İşte beraat eden o askerler :

Albay Abdullah Zafer Arısoy ile Astsubaylar İhsan Çevik, Hüseyin Bakır, Erol Ersan, Selahattin Gözmen, Fikret Coşkun, Altan Dikmen, Oman Çetin, Murat Balkaş, Adil Akça, Uğur Üstek, Duran Ayhan, Levent Maraş, Hakan Öktem, Mustafa Kelleci, Mustafa Aydın, İmdat Solak, Mutlu Kılıçlı, Hakan Yıldırım, Levent Güldoğuş, Musa Farız, Ertan Karagözlü, Arif Bıyıklı, Ahmet Çetin, Hüseyin Durdu, Rifat Gürçam, Embiya Şen, Ali Güngör, İsmail Karaoğlan, Ahmet Yanaral, Erdal Yıldırım, Erdinç Yıldız, Eyüp Aktaş, Murat Bektaşoğlu, Recep Yavuz ve Serhat Dizdaroğlu.

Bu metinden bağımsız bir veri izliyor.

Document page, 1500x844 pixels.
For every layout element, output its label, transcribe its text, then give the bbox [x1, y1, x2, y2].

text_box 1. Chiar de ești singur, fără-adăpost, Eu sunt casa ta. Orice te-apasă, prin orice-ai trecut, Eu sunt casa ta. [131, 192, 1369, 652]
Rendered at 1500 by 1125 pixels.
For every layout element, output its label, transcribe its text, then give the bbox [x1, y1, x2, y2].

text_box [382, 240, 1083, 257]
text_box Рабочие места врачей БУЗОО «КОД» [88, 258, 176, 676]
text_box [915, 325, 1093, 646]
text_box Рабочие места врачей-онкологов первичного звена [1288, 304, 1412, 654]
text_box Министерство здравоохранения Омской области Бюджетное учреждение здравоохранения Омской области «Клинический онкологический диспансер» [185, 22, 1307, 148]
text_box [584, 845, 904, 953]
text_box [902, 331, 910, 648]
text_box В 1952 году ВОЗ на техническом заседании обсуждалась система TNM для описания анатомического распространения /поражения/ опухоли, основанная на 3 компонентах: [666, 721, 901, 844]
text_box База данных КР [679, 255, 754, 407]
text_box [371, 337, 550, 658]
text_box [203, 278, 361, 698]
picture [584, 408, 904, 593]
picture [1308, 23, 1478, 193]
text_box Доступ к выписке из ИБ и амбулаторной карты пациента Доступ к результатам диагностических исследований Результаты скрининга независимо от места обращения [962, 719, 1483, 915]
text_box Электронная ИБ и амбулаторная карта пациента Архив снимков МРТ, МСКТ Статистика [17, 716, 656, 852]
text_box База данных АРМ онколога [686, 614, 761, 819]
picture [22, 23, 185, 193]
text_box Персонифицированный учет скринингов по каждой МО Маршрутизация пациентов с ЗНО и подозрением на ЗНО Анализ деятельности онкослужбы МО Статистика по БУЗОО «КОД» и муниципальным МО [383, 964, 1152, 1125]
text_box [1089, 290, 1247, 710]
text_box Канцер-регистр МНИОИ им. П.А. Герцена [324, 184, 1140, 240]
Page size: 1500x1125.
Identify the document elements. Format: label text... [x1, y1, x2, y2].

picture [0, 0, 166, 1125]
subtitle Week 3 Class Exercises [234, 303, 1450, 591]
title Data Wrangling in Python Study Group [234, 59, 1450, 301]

Gerekçede ise "Türkiye Cumhuriyeti İcra Vekilleri Heyetine Cebren İskat veya Vazife Görmekten Men Etmeye Teşebbüs ettikleri iddiası ile cezalandırılmaları talep edilmiş ise de sanıkların üzerlerine atılı suçu işledikleri sabit bulunmadığından CMKnin 223/2-e maddesi uyarınca ayrı ayrı beraatlerine" denildi.

NİLGÜN DOĞAN: MAHKUMİYETİ BİR ONUR MADALYASI GİBİ GÖĞSÜMÜZDE TAŞIYACAĞIZ

İstiklal Caddesi, Odakule önünde, saat 13.00 sıralarında toplanan yaklaşık bin kişi, “Mustafa Kemal’in askerleriyiz", “Türkiye uyuma orduna sahip çık" “Güçlü ordu güçlü Türkiye", “Hırsızlar mecliste kahramanlar hapiste" sloganları atarak yürüyüşe geçti. Ellerinde, emekli orgeneraller Çetin Doğan, Halil İbrahim Fırtına, Ergin Saygun ve ceza alan diğer askerlerin fotoğraflarını taşıyan grup Fransız Konsolosluğu önünde durdu. Bir süre slogan atan gruba caddeden geçenlerden bazı kişiler alkışlarla destek verdi. Burada basın açıklamasını okuyan İşçi Partisi Genel Başkan Yardımcısı, emekli Tuğgeneral Servet Cömert, verilen kararları eleştirerek, “Türkiyemiz her cepheden gelen o hayasız akınla karşı karşıyadır. Günün görevi vatan savunmasıdır. Geleceğimiz bu görevin başarıyla yerine getirilmesine bağlıdır" dedi.

BU CEZALAR TÜRKİYE CUMHURİYETİ'NE VERİLDİ

Basın açıklamasının ardından konuşan emekli Orgeneral Çetin Doğan’ın eşi Nilgün Doğan, kendilerine destek verenlere teşekkür ederek, “Bu davadan ceza alan 250’si tutuklu 334 kişiye verilen ceza aslında Türkiye Cumhuriyeti'ne verilen cezadır. Atatürk’ün devrimleriyle aydınlattığı ışıl ışıl yollara taş döşüyorlar. Ancak, Atatürkçü fikirler hiçbir zaman hapsedilemeyecek. Onların sadece bedenleri hapsediliyor. Oradaki sanıkların eşleri, çocukları, anaları, babaları, yakınları olarak sonuna kadar onların bu mahkumiyetini bir onur madalyası olarak göğsümüzde taşıyacağız. Onlar aynı zamanda kendi vicdanlarını da müebbete soktular. Kahramanlarımızın çekecekleri cezalar biter ama onlar ölünceye kadar o vicdan azabının altında ezilecekler ve bunun acısını çekecekler. Bizler gücümüzü, içerdeki aydınların, suçsuz kahramanların onurlu duruşundan, dik duruşundan alarak, yasal platformlarda onların haklarını, hukuklarını sonuna kadar arayacağız. Ta ki son kahraman, sivil-asker demeden özgürlüklerine kavuşuncaya kadar, adalet yerini bulana kadar devam edeceğiz. Unutmasınlar ki, adalet bir gün herkese lazım" diye konuştu.

Eylem yapılan konuşmaların ardından olaysız şekilde sona erdi.